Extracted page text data
=-=-=-=-=

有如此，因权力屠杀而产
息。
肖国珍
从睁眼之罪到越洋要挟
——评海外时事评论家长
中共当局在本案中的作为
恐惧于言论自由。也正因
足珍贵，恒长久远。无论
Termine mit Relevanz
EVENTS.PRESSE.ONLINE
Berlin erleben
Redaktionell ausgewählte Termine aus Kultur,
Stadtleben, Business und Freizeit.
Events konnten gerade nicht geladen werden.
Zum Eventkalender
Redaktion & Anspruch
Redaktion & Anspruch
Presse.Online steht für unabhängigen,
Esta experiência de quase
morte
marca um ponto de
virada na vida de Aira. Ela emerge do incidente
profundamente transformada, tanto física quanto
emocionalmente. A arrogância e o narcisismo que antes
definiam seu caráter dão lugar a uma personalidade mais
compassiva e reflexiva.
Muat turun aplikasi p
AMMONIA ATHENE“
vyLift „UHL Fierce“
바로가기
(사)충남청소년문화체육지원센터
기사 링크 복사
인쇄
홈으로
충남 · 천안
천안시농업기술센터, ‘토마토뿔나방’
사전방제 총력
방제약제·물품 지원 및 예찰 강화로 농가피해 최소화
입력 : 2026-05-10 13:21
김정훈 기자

=-=-=-=-=

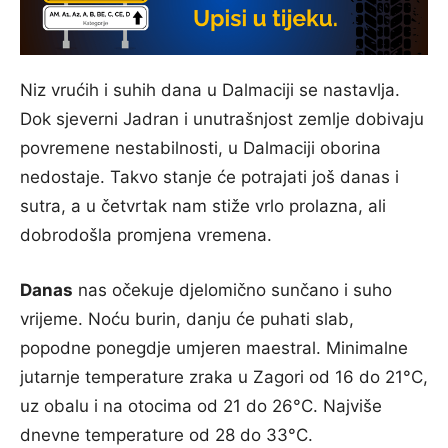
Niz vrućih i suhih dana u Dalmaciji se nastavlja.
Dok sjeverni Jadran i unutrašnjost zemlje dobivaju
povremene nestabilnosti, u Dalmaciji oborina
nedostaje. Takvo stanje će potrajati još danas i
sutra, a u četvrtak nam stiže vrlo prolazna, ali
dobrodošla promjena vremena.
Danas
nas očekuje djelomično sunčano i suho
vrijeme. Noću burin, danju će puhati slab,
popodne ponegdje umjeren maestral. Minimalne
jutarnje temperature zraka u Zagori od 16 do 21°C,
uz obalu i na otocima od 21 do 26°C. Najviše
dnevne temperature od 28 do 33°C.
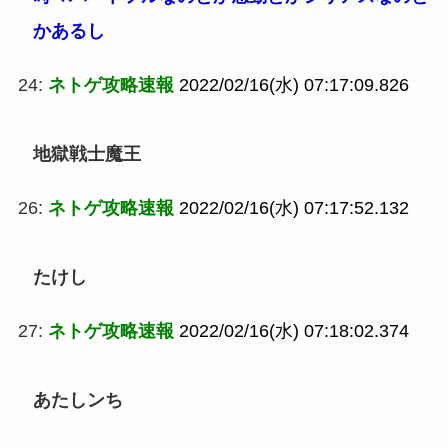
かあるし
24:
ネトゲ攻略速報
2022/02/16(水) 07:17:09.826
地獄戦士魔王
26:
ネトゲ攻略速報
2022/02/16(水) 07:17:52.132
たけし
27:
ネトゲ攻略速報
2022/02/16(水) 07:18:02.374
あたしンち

=-=-=-=-=

Assignment:
Display each line of the data that contains the string "temperature".

Answer to this exercise:
jutarnje temperature zraka u Zagori od 16 do 21°C,
dnevne temperature od 28 do 33°C.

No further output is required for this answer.